12. In any case, the performance .bonus of Rs.8.5 crores was paid to the concerned director for the financial year 2007-08 and the reasonability of the same, therefore, has to be ascertained keeping in view the financial performance of the assessee company for the entire year as a whole. In this regard, it is noted from the audited Profit and Loss Account of the assessee company placed at page No.2 of the paper book that a total profit of Rs. 15.69 crores was eamed by the assessee for the year under consideration before payment of performance bonus to the director and even after the said payment, a net profit before tax of the assessee company was Rs. 7.19 crores.
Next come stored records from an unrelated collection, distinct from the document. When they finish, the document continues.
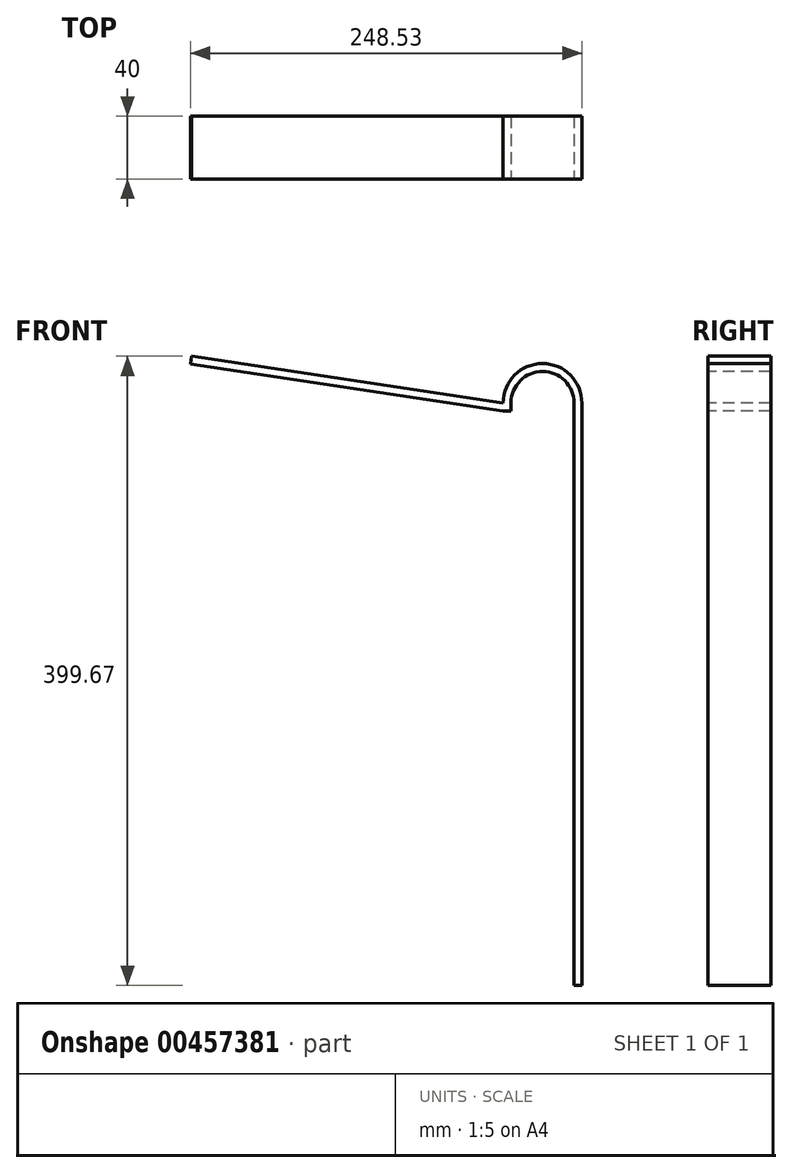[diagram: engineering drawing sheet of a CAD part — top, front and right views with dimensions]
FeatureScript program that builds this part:
annotation { "Feature Type Name" : "Feature", "Feature Type Description" : "" }
export const myFeature = defineFeature(function(context is Context, id is Id, definition is map)
    precondition{}
    {
        {
            var Q0;
            Q0=qCreatedBy(makeId("Front.planeOp"),FACE);
            var sketch = newSketch(context, id + "F0", { "sketchPlane" : qUnion([Q0])});
            skLineSegment(sketch, "E0", {"start": v(0, 0) * mm, "end": v(0, 370) * mm});
            skArc(sketch, "E1", {"start": v(0, 370) * mm, "mid": v(-25, 395) * mm, "end": v(-50, 370) * mm});
            skLineSegment(sketch, "E2", {"start": v(-247.79, 399.67) * mm, "end": v(-50, 370) * mm});
            skLineSegment(sketch, "E3.0", {"start": v(-248.53, 394.72) * mm, "end": v(-50, 364.94) * mm});
            skArc(sketch, "E4.0", {"start": v(-5, 370) * mm, "mid": v(-25, 390) * mm, "end": v(-45, 370) * mm});
            skLineSegment(sketch, "E5.0", {"start": v(-5, 0) * mm, "end": v(-5, 370) * mm});
            skLineSegment(sketch, "E6", {"start": v(-5, 0) * mm, "end": v(0, 0) * mm});
            skLineSegment(sketch, "E7", {"start": v(-50, 364.94) * mm, "end": v(-45, 364.94) * mm});
            skLineSegment(sketch, "E8", {"start": v(-45, 364.94) * mm, "end": v(-45, 370) * mm});
            skLineSegment(sketch, "E9", {"start": v(-247.79, 399.67) * mm, "end": v(-248.53, 394.72) * mm});
            skSolve(sketch);
        }
        {
            var Q0;
            Q0=makeQuery(id+"F0.imprint","IMPRINT",FACE,{"disambiguationData":[TD([[makeQuery(id+"F0.imprint","IMPRINT",EDGE,{"derivedFrom":sQuery(id+"F0.wireOp",EDGE,"E0")}),1.0]])]});
            extrude(context, id + "F1", {"entities" : qUnion([Q0]), "oppositeDirection" : true, "depth" : 40 * mm});
        }
    });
After making provision of tax of Rs. 2.52 crores, the net profit of the assessee company after tax was Rs 4.667 crores which as compared to the paid up capital of Rs. 1 crores gave a fabulous rate of return. It may be pertinent to note here that there was no major expenditure incurred by the assessee company under any head including salary and remuneration paid to others except the Executive Director to whom performance bonus of Rs. 8.5 crores was paid in addition to salary of Rs.30 lakhs. AO these facts and figures of the present case clearly show that the huge profit was earned by the assessee company mainly as a result of efforts of the said Executive Director utilizing his skills, expertise and experience in the field and it, therefore, cannot be said
that the performance bonus of Rs.8.5 crores paid to the said director was excessive or unreasonable.
Moreover, as submitted by the learned counsel for the assessee, the major amount of profit earned by the assessee company to the extent of Rs. 8.38 crores was earned from F & 0 transactions and the fact that jobbers for such transaction are paid charges to the extent of 50% of the profit as per the prevailing market practice further shows that the performance bonus paid by the assessee company to the director which is about 55% of the profit is fair and reasonable. As noted by the Assessing Officer at page No.5 of the assessment orders similar performance bonus of Rs. 5 crores was paid to the director in the immediately succeeding year against the profit of Rs. 9.40 crores and the same being 53% of the profits further shows that payment of performance bonus at 55% of the profits in the year under consideration was fair and reasonable and it was certainly not the decision taken as an after thought to avoid payment of distribution tax. While making the disallowance out of performance bonus, the A.O. has invoked the provisions of section 4OA(2)(a). It is settled position of law that for making a disallowance by invoking the provisions of section 40A(2)(a), the onus Is on the department to show that the payment of expenditure made by the assessee which is sought to be disallowed is excessive and unreasonable. In the present case, noting has been brought on record by the A.O. to show that the performance bonus of Rs.8.5 crores paid by the assessee company to its director was excessive and unreasonable and therefore, the onus that lay on the department to justify the disallowance made by invoking the provisions of section 40A(2)(a) was not discharged. As such considering all the facts, and circumstances of the case, we are of the view that the disallowance made by the Assessing Officer out of performance bonus paid to the director to the extent of Rs. 4.25 crores and confirmed by the learned CIT(A) is not sustainable. In that view of the matter, we delete the said disallowance and allow ground Nos. 3 and 4 of the assessee's appeal.”
We have noted, Ld. CIT(A) has given a factual finding that in the impugned AY, the AO has not established that the payment of performance bonus to the Director is unreasonable to enable the appellate authorities to take a different view.
Before us, also the department has not brought any material to demonstrate that the facts relating to the disallowance of performance bonus in the year under consideration is in any way different from the AY 2008-09.
That being the factual position, respectfully following the decision of the Co- ordinate Bench in assessee’s own case for the AY 2008-09 as referred to above, we uphold the order of CIT(A) by dismissing the ground raised.
In the result, assessee’s appeal is partly allowed and the Department’s appeal is dismissed.
Order pronounced in the open court on this 23rd day of September, 2016.